In [10]:
# Code for hiding seaborn warnings
import warnings
warnings.filterwarnings("ignore")
import numpy as np
import pandas as pd
import matplotlib.pyplot as plt
import seaborn as sns
sns.set_style("whitegrid")
import altair as alt
# need to 'pip install vega' before using renderer
alt.renderers.enable("notebook")
# Code for hiding seaborn warnings
import warnings
warnings.filterwarnings("ignore")
from imblearn.over_sampling import SMOTE
from sklearn import preprocessing,metrics
from sklearn.feature_extraction.text import TfidfVectorizer
from sklearn.model_selection import train_test_split, GridSearchCV, learning_curve
%matplotlib inline
#fix random seed
np.random.seed(1)

In [11]:
df = pd.read_csv('training.csv')
df.head(5)

Unnamed: 0,article_number,article_words,topic
0,1,"open,absent,cent,cent,cent,stock,inflow,rate,k...",FOREX MARKETS
1,2,"morn,stead,end,end,day,day,day,patch,patch,pat...",MONEY MARKETS
2,3,"socc,socc,world,world,recent,law,fifa,fifa,fif...",SPORTS
3,4,"open,forint,forint,forint,forint,cent,cent,ste...",FOREX MARKETS
4,5,"morn,complet,weekend,minut,minut,minut,arrow,d...",IRRELEVANT


In [12]:
df = df[df.topic!='IRRELEVANT']
data_x = df.article_words
data_y = df.topic

train_x,dev_x,train_y,dev_y = train_test_split(data_x,data_y,test_size = 0.1,shuffle=False)
en_train_y = preprocessing.LabelEncoder().fit_transform(train_y)
en_dev_y = preprocessing.LabelEncoder().fit_transform(dev_y)
categories=list(set(df['topic']))
print(categories)

['BIOGRAPHIES PERSONALITIES PEOPLE', 'SPORTS', 'ARTS CULTURE ENTERTAINMENT', 'FOREX MARKETS', 'SCIENCE AND TECHNOLOGY', 'MONEY MARKETS', 'HEALTH', 'DEFENCE', 'DOMESTIC MARKETS', 'SHARE LISTINGS']


### Transform Training Text to TF-IDF 

In [13]:
vectorizer = TfidfVectorizer().fit(train_x)
train_vectors = vectorizer.transform(train_x)
dev_vectors = vectorizer.transform(dev_x)
print(train_vectors.shape,test_vectors.shape)

[Written task 1] In the notebook, what value is given for test_size in the call to train_test_split?
[Written task 2] Please carry the topic-classification notebook forward from its final line.

[Data shown]

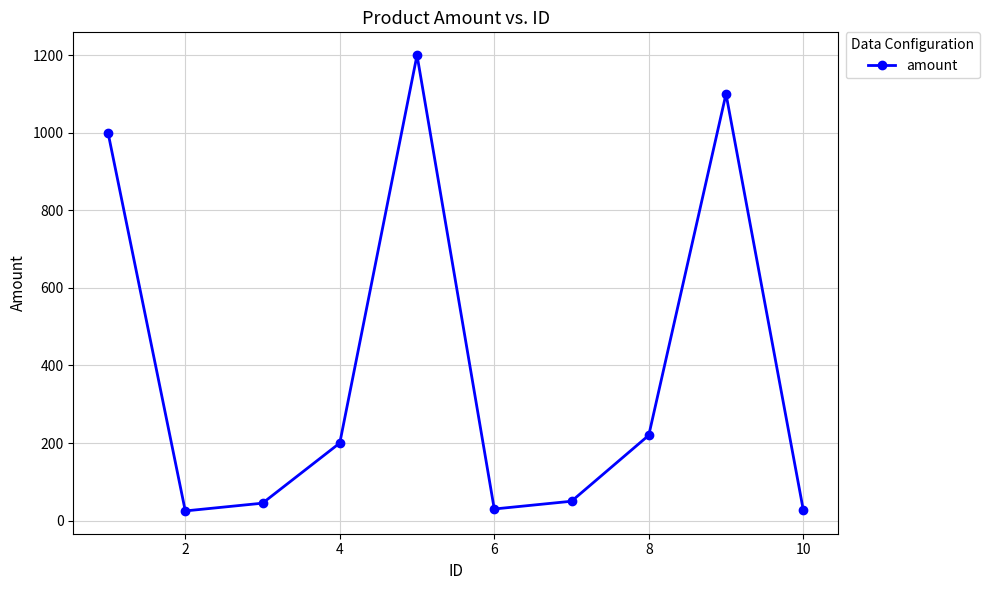

What is the average value?

390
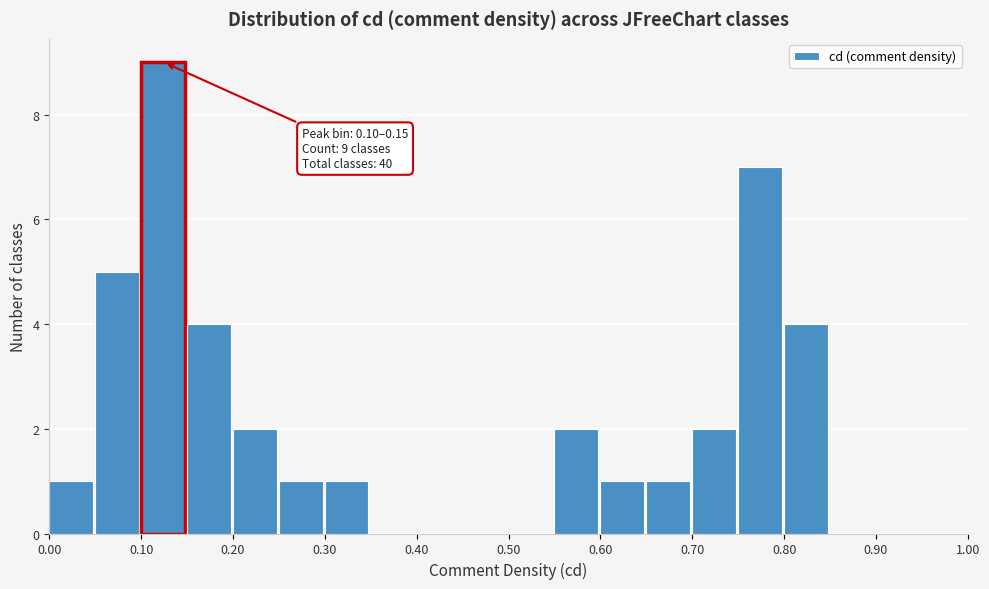

Which range on the x-axis has the tallest bar?

0.10 to 0.15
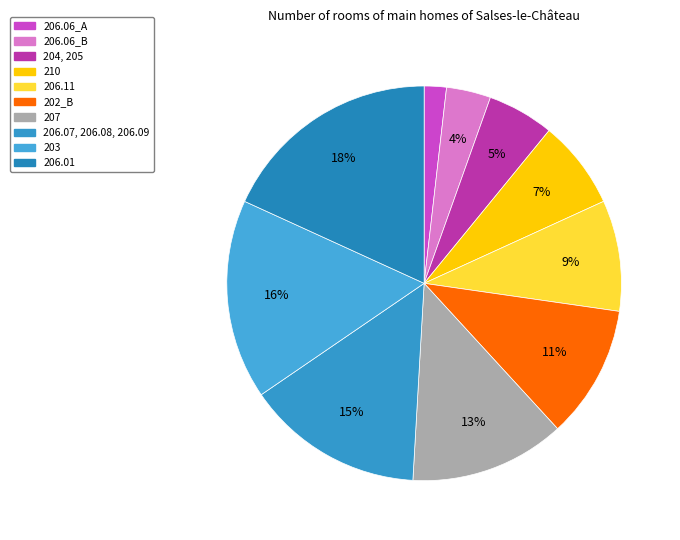

Does any single category account for the majority?

No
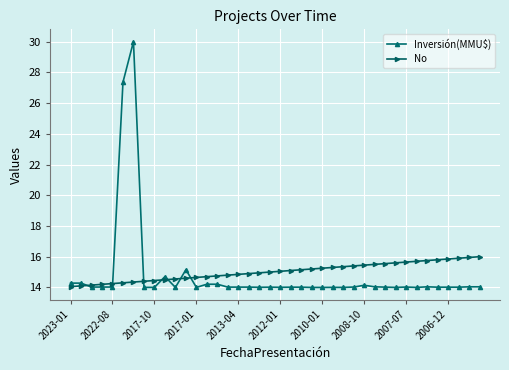

What is the maximum value for Inversión(MMU$)?

30.0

[Reply 1] 0.1

[Reply 2]
(4289, 23012) (4289, 18)


From the output above, it could be seen that the extracted TF-IDF vectors from training set are sparse, as there are only 81 non-zero features over 23012 features.

### Using SMOTE to Solve Data Imbalance

 First, by plotting each topic's frequency, it could be seen that the distribution of topics is imbalanced.

In [14]:
bars = alt.Chart(train_y.to_frame()).mark_bar(size=50).encode(
    x=alt.X("topic"),
    y=alt.Y("count():Q", axis=alt.Axis(title='Number of articles')),
    tooltip=[alt.Tooltip('count()', title='Number of articles'), 'topic'],
    color='topic'

)

text = bars.mark_text(
    align='center',
    baseline='bottom',
).encode(
    text='count()'
)

(bars + text).properties(
    height=300, 
    width=700,
    title = "Number of articles in each category",
)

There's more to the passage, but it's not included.